Ramirez is now 34 years old and just trying to hang on. His defense at shortstop has been above average for most of his career, but it’s starting to slip (his DRS was slightly below 0 the last two years). Similarly, his offense had been pretty decent for a shortstop most of his career, but that is starting to slip too, and last year, his OBP was under .300. Still, Ramirez has been generally steady and durable throughout his career, and a bounce-back from his subpar season last year is possible. More likely, Ramirez will struggle to be average, and the Padres will try something else in 2017. Ramirez is about as stop-gappy a stop-gap as one can imagine in this scenario. The Padres are just hoping to plug a hole for now. What is a real shame is that the Padres had a top shortstop prospect just last year, in Trea Turner, before trading him to Washington in one of their many whirlwind trade flurries. Turner will soon be the Nationals shortstop and he’ll be a good one. The Padres sure could use someone like that… oops!

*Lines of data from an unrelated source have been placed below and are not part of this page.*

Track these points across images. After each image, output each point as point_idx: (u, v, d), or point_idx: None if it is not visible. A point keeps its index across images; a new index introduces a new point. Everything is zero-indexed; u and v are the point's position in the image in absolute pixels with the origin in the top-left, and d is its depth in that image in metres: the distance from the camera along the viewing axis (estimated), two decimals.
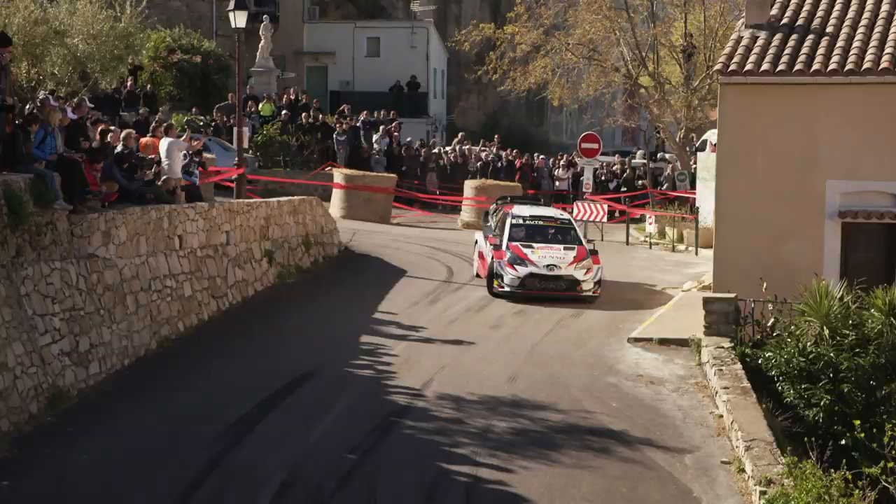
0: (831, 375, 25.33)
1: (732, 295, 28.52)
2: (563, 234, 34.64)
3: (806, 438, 23.67)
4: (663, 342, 28.65)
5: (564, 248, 33.39)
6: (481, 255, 34.63)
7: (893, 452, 21.85)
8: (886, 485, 21.48)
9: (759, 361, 26.59)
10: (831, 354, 25.49)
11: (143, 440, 20.84)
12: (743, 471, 21.76)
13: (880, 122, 30.22)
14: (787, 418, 25.37)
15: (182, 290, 26.91)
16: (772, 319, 27.99)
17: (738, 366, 26.20)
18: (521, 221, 34.67)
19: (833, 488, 20.30)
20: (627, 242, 45.45)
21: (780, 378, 25.97)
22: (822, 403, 25.12)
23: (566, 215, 37.91)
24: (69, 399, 22.12)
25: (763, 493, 20.46)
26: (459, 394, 24.45)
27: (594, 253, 34.03)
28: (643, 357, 27.83)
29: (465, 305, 31.50)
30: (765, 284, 28.32)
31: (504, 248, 32.84)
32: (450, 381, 25.25)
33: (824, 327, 26.04)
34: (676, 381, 26.43)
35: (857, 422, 23.65)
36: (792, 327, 26.94)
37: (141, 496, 18.49)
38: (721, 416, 24.34)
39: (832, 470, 21.21)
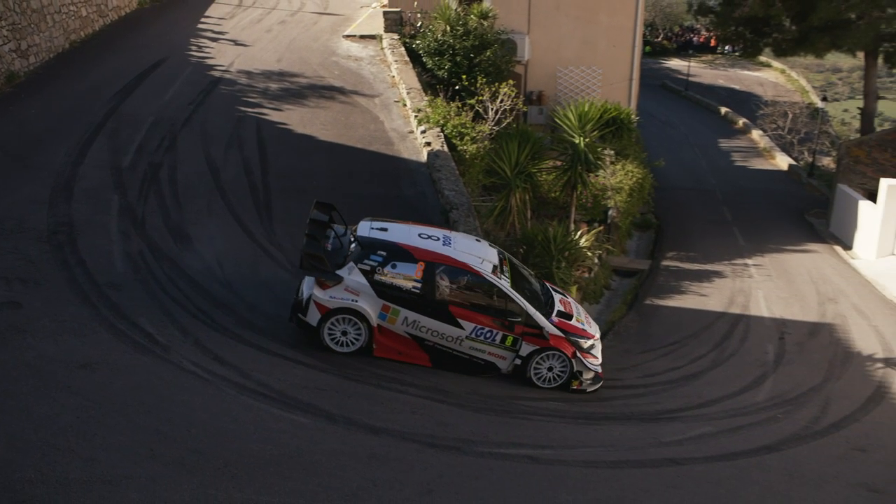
0: (451, 52, 26.35)
1: (398, 9, 28.96)
2: None
3: (438, 86, 25.48)
4: (363, 37, 28.76)
5: None
6: None
7: (480, 94, 24.17)
8: (478, 108, 24.30)
9: (413, 46, 27.34)
10: (451, 40, 26.44)
11: (67, 100, 20.92)
12: (405, 105, 23.00)
13: None
14: (429, 76, 26.44)
15: (80, 12, 26.08)
16: (419, 22, 28.46)
17: (402, 49, 27.01)
18: None
19: (452, 111, 22.12)
20: None
21: (425, 54, 26.92)
22: (446, 67, 26.31)
23: None
24: (19, 78, 21.87)
25: (415, 115, 21.90)
26: (250, 69, 24.59)
27: None
28: (352, 46, 28.05)
29: (250, 20, 30.67)
30: (415, 3, 29.07)
31: None
32: (244, 62, 25.17)
33: (447, 25, 26.70)
34: (369, 58, 26.84)
35: (464, 76, 25.42)
36: (430, 26, 27.45)
37: (69, 135, 18.89)
38: (393, 77, 25.13)
39: (451, 102, 23.06)
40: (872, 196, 28.38)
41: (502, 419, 11.49)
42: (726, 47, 64.34)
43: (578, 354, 13.49)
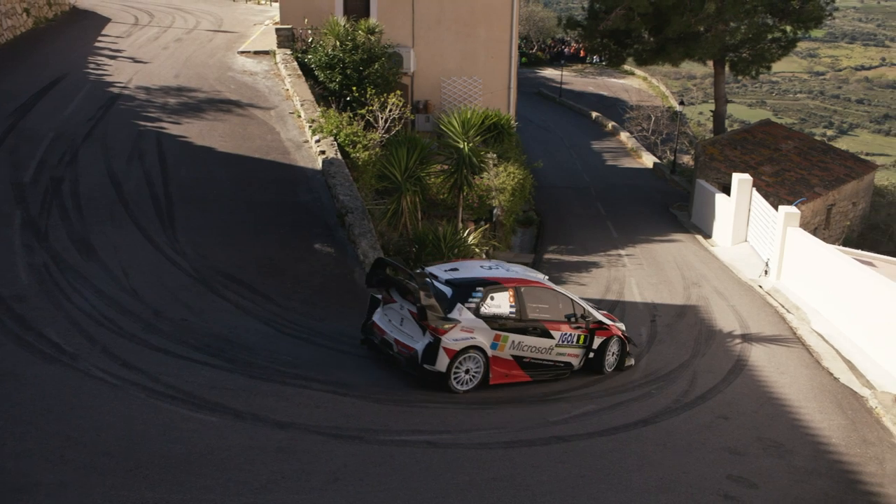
0: (341, 66, 26.20)
1: (290, 26, 28.71)
2: None
3: (330, 98, 25.41)
4: (257, 53, 28.35)
5: None
6: None
7: (371, 105, 23.90)
8: (369, 117, 24.28)
9: (306, 60, 27.06)
10: (341, 55, 26.27)
11: None
12: (300, 116, 22.79)
13: None
14: (321, 88, 26.20)
15: None
16: (311, 38, 28.16)
17: (295, 63, 26.74)
18: None
19: (344, 121, 22.17)
20: (234, 0, 43.25)
21: (317, 68, 26.68)
22: (337, 80, 26.18)
23: None
24: None
25: (310, 126, 21.68)
26: (148, 85, 24.00)
27: None
28: (247, 61, 27.64)
29: (146, 38, 30.04)
30: (306, 20, 28.87)
31: None
32: (142, 79, 24.56)
33: (337, 40, 26.50)
34: (264, 73, 26.50)
35: (355, 88, 25.26)
36: (321, 42, 27.17)
37: None
38: (288, 90, 24.86)
39: (343, 112, 23.01)
40: (727, 189, 29.36)
41: (402, 409, 11.44)
42: (594, 57, 65.57)
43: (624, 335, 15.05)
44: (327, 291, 15.77)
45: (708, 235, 30.33)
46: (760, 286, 23.18)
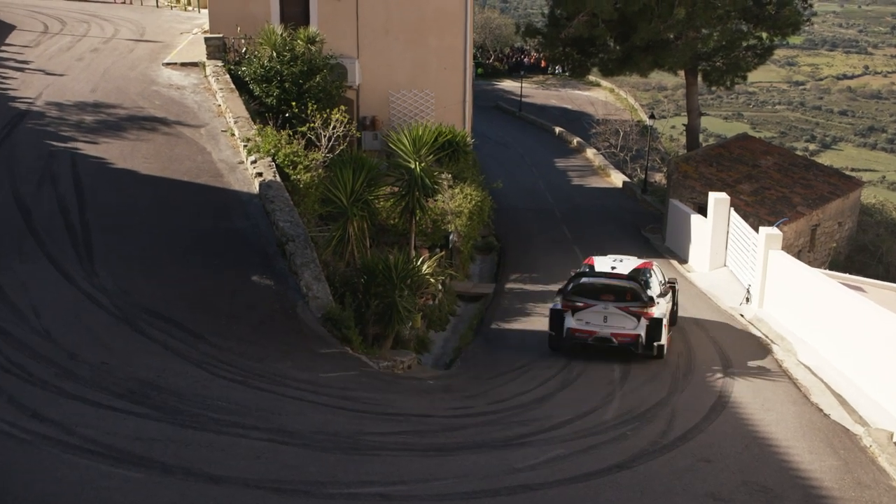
0: (279, 78, 26.09)
1: (221, 35, 28.60)
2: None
3: (268, 114, 25.15)
4: (184, 65, 28.16)
5: None
6: None
7: (312, 121, 24.28)
8: (310, 135, 24.17)
9: (239, 73, 26.97)
10: (278, 66, 26.17)
11: None
12: (234, 135, 22.74)
13: None
14: (257, 104, 26.13)
15: None
16: (244, 48, 28.19)
17: (228, 76, 26.61)
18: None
19: (283, 139, 22.00)
20: (157, 6, 43.20)
21: (252, 82, 26.62)
22: (275, 94, 26.05)
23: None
24: None
25: (245, 145, 21.66)
26: (60, 101, 23.74)
27: None
28: (173, 74, 27.44)
29: (58, 48, 29.66)
30: (238, 28, 28.73)
31: None
32: (53, 93, 24.27)
33: (273, 51, 26.43)
34: (193, 87, 26.37)
35: (294, 103, 25.19)
36: (256, 52, 27.12)
37: None
38: (220, 105, 24.80)
39: (282, 130, 22.86)
40: (703, 210, 29.69)
41: (351, 457, 11.30)
42: (556, 68, 66.26)
43: None
44: (267, 328, 15.62)
45: (684, 260, 30.64)
46: (742, 315, 23.44)
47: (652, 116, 48.14)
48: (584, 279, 19.66)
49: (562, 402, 16.29)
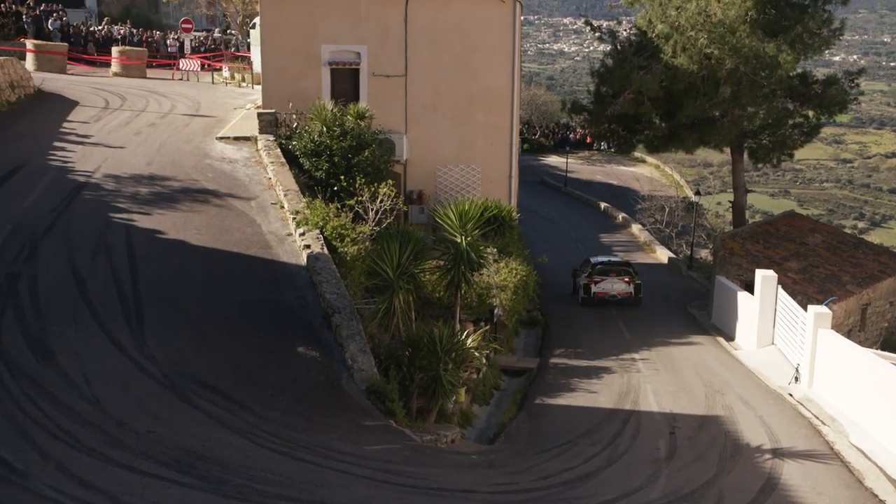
0: (328, 153, 26.47)
1: (273, 111, 29.13)
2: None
3: (316, 188, 25.43)
4: (237, 139, 28.58)
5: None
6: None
7: (360, 195, 24.40)
8: (358, 208, 24.38)
9: (290, 147, 27.32)
10: (328, 141, 26.54)
11: None
12: (283, 207, 22.88)
13: (348, 12, 30.73)
14: (306, 177, 26.37)
15: None
16: (295, 123, 28.64)
17: (278, 150, 26.97)
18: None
19: (331, 212, 22.01)
20: (213, 82, 44.08)
21: (302, 155, 26.94)
22: (324, 168, 26.39)
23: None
24: None
25: (294, 217, 21.77)
26: (117, 173, 24.08)
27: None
28: (226, 148, 27.87)
29: (117, 122, 30.31)
30: (290, 104, 29.23)
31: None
32: (111, 166, 24.64)
33: (323, 126, 26.83)
34: (244, 160, 26.74)
35: (343, 177, 25.42)
36: (307, 127, 27.61)
37: None
38: (270, 178, 25.05)
39: (330, 203, 23.06)
40: (749, 287, 29.33)
41: None
42: (601, 144, 66.56)
43: None
44: (311, 400, 15.57)
45: (730, 337, 30.20)
46: (790, 394, 22.96)
47: (697, 193, 47.92)
48: (598, 266, 35.87)
49: (607, 479, 15.99)
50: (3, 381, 13.39)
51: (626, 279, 34.77)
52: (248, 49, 46.94)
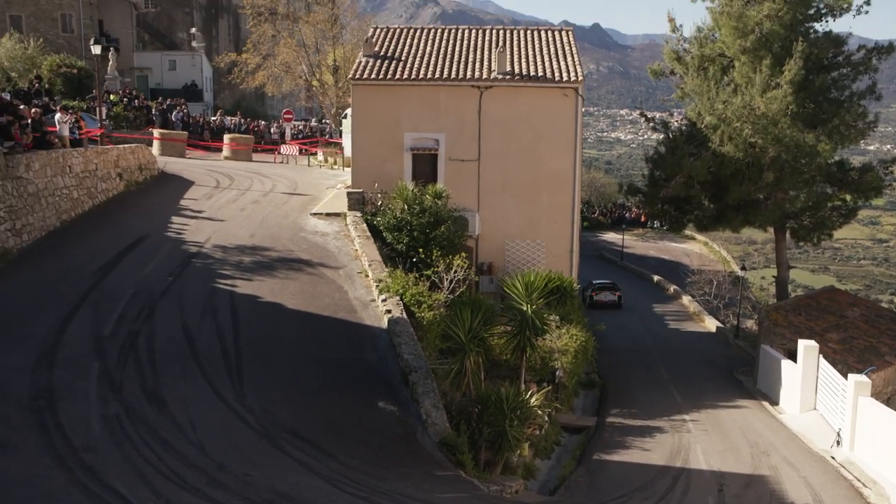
0: (409, 228, 26.76)
1: (361, 190, 29.70)
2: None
3: (397, 259, 25.66)
4: (328, 215, 29.02)
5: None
6: None
7: (436, 266, 24.36)
8: (434, 278, 24.49)
9: (375, 222, 27.69)
10: (408, 217, 26.90)
11: (54, 274, 20.67)
12: (368, 276, 23.06)
13: (428, 104, 31.31)
14: (388, 249, 26.64)
15: (72, 195, 26.22)
16: (380, 201, 29.04)
17: (364, 225, 27.38)
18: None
19: (410, 281, 22.14)
20: (308, 165, 44.73)
21: (385, 230, 27.25)
22: (404, 241, 26.66)
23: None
24: (11, 255, 21.66)
25: (377, 285, 21.95)
26: (224, 244, 24.63)
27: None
28: (318, 223, 28.28)
29: (226, 200, 30.96)
30: (376, 184, 29.72)
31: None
32: (219, 238, 25.21)
33: (405, 204, 27.25)
34: (334, 234, 27.04)
35: (421, 250, 25.57)
36: (390, 205, 28.01)
37: (55, 306, 18.63)
38: (356, 250, 25.28)
39: (410, 273, 23.19)
40: (792, 355, 28.66)
41: None
42: (655, 222, 66.09)
43: None
44: (389, 451, 15.56)
45: (775, 402, 29.40)
46: (833, 457, 22.21)
47: (743, 268, 47.22)
48: (597, 285, 47.61)
49: None
50: (122, 425, 13.69)
51: (615, 292, 47.31)
52: (340, 136, 47.81)
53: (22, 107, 27.62)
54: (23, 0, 61.66)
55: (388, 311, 20.71)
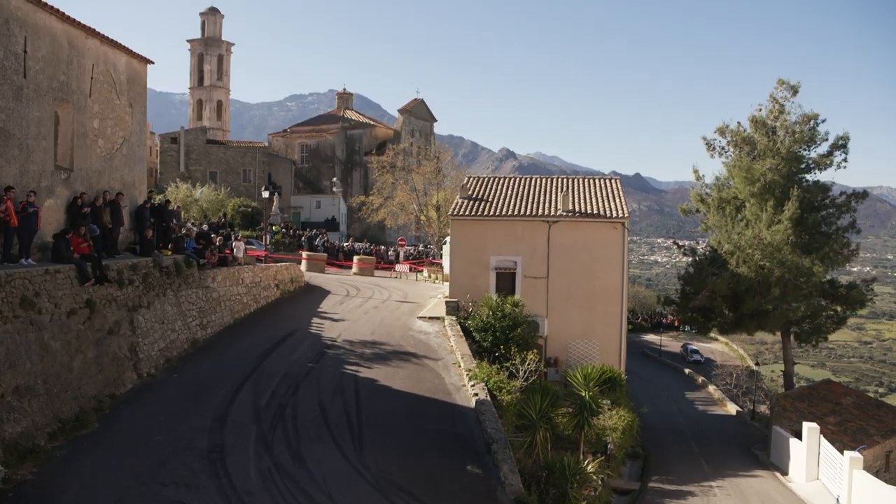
0: (493, 329, 26.42)
1: (456, 299, 29.59)
2: None
3: (483, 353, 25.20)
4: (430, 318, 28.73)
5: None
6: None
7: (513, 360, 23.77)
8: (512, 369, 23.97)
9: (466, 324, 27.37)
10: (493, 321, 26.59)
11: (228, 359, 21.00)
12: (460, 366, 22.65)
13: (509, 234, 31.10)
14: (476, 346, 26.16)
15: (243, 300, 26.79)
16: (471, 308, 28.74)
17: (458, 327, 27.03)
18: None
19: (493, 371, 21.74)
20: (416, 279, 44.81)
21: (474, 331, 26.89)
22: (489, 340, 26.25)
23: None
24: (199, 344, 22.11)
25: (467, 373, 21.56)
26: (352, 339, 24.63)
27: None
28: (423, 324, 27.98)
29: (354, 305, 31.05)
30: (468, 295, 29.66)
31: None
32: (347, 334, 25.25)
33: (489, 311, 26.98)
34: (435, 333, 26.72)
35: (502, 346, 25.24)
36: (478, 311, 27.71)
37: (227, 382, 18.90)
38: (452, 346, 24.94)
39: (493, 365, 22.88)
40: (798, 435, 27.11)
41: None
42: (686, 326, 64.17)
43: None
44: None
45: (785, 473, 27.48)
46: None
47: (757, 363, 45.33)
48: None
49: None
50: (273, 477, 13.64)
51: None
52: (441, 258, 48.30)
53: (212, 235, 28.89)
54: (218, 160, 66.10)
55: (476, 394, 20.33)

At third base, the aforementioned Will Middlebrooks began the year manning the hot corner, and he showed his power well enough. Unfortunately, Middlebrooks couldn’t keep his average to an acceptable level. Utility player Yangervis Solarte, acquired from the Yankees in 2014 in the Chase Headley deal, began to play more and more at third base and before anyone knew it, he wrested the job from Middlebrooks and everyone else and claimed it for his very own. Solarte hit .270/.320/.428 in 571 at bats and played solid defense, like one would expect from a defense-first utility player. His 2.2 WAR was 3rd on the team. He was a pleasant surprise, but one the Padres will gladly accept. The starting job is his for the foreseeable future, plus, he has a really cool name!

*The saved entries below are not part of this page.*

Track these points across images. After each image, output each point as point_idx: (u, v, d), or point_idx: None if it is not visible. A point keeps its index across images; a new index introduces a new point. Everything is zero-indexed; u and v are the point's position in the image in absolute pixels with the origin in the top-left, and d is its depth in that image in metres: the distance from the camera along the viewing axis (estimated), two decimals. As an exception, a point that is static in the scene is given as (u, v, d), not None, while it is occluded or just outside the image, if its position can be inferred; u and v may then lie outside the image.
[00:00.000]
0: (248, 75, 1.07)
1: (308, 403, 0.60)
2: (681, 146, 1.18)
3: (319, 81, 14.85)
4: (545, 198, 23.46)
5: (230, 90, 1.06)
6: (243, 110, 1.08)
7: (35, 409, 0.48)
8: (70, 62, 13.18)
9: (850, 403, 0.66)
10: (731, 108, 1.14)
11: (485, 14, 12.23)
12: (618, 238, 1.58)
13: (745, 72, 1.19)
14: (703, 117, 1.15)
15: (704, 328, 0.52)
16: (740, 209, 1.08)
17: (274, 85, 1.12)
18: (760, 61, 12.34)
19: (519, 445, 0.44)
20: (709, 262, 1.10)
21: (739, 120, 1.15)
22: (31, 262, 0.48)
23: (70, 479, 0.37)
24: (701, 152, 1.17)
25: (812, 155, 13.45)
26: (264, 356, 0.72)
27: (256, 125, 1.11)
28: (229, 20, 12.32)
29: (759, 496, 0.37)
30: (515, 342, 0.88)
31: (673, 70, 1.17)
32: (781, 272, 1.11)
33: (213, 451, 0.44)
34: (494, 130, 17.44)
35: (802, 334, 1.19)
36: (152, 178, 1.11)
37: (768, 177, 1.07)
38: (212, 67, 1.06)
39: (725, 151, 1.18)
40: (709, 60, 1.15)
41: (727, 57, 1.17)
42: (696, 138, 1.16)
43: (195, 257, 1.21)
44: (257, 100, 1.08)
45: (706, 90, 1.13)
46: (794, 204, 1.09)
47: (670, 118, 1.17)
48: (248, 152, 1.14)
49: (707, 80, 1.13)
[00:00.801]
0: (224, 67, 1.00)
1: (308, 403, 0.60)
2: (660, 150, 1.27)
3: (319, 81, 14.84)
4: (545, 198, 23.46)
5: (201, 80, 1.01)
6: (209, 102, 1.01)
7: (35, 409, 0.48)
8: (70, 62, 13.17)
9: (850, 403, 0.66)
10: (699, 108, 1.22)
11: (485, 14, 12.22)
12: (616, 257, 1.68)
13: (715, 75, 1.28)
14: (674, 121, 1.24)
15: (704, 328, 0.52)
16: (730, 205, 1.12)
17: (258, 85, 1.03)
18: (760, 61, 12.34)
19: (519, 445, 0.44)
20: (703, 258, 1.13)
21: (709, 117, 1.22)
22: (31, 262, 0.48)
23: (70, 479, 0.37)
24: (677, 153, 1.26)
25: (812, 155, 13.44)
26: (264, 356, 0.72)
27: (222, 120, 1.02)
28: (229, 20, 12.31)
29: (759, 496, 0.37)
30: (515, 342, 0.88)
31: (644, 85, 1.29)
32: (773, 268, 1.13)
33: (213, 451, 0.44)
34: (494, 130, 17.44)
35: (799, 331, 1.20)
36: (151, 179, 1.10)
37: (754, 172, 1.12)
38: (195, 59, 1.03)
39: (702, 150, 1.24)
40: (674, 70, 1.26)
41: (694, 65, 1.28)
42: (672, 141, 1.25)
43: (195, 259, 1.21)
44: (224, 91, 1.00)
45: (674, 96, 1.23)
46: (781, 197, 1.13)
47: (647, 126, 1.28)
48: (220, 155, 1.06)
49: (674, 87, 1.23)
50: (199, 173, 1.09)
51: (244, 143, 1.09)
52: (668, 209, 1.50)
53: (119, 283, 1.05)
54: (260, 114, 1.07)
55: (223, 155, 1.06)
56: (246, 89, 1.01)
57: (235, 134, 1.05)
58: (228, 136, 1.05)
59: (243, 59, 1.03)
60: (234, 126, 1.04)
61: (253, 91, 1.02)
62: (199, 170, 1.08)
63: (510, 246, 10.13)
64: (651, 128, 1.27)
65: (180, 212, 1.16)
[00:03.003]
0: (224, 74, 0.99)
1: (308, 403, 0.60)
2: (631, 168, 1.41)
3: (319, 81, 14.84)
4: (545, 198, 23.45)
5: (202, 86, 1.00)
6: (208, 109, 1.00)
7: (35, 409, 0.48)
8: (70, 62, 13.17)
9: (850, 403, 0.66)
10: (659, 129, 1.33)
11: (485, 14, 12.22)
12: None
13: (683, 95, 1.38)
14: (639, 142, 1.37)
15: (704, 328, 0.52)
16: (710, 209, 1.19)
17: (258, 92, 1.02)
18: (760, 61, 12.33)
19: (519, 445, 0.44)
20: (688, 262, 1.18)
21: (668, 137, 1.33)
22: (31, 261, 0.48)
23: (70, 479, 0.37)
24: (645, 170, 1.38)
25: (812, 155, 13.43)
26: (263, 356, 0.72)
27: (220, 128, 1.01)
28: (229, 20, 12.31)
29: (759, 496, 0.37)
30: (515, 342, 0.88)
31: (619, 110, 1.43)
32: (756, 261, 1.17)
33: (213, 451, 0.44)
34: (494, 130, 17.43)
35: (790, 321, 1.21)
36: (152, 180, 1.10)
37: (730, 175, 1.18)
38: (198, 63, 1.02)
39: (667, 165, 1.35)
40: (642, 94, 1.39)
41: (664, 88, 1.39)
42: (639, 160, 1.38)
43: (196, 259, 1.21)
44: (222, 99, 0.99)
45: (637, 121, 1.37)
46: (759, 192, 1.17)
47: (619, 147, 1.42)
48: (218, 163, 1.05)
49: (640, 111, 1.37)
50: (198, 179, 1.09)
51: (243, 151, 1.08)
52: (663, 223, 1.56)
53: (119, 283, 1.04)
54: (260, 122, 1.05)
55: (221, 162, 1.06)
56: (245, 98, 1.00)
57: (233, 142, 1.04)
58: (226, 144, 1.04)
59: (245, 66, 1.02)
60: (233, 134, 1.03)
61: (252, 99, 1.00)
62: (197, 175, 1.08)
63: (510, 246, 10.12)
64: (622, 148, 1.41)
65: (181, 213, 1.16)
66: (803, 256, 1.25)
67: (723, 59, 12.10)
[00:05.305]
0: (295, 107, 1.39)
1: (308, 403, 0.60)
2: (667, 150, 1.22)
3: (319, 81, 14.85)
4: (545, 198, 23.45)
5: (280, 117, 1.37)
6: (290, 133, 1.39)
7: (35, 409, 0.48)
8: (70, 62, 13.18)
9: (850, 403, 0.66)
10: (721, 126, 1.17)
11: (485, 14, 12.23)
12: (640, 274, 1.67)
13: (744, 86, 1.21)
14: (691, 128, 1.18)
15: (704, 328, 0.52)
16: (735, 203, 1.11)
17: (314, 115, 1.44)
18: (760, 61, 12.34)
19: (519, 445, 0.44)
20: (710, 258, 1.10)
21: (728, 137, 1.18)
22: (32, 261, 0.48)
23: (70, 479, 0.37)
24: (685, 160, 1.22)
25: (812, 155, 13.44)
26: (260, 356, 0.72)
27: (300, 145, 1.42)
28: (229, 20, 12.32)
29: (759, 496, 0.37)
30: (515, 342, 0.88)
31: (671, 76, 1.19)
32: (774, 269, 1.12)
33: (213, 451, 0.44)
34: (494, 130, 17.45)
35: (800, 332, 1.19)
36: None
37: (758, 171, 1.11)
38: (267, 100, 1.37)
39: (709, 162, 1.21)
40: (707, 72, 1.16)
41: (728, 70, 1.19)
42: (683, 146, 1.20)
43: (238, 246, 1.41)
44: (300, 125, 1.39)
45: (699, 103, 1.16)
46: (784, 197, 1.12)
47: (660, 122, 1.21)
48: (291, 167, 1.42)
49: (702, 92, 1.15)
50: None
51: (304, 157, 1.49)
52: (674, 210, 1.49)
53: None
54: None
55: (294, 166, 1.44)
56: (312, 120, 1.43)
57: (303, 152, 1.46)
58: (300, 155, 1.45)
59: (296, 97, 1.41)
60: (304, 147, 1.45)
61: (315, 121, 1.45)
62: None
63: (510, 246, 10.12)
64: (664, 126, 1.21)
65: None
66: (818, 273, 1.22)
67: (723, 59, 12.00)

In summary, the Padres look to be slightly above average at catcher, improved at first base, second base, and third base, and hopefully shortstop too. They will likely be above league average at second base and third base, and hope that Wil Myers can at least provide league-average first base production. Ramirez will probably be a below-average shortstop, but the team is hoping that his offensive and defensive production will still be a significant improvement over their 2015 options. Most of the solutions quietly came from in house with the low-cost exception of Ramirez at shortstop (because the Padres needed *something* there). Outfield… well, that will be more of a challenge to resolve.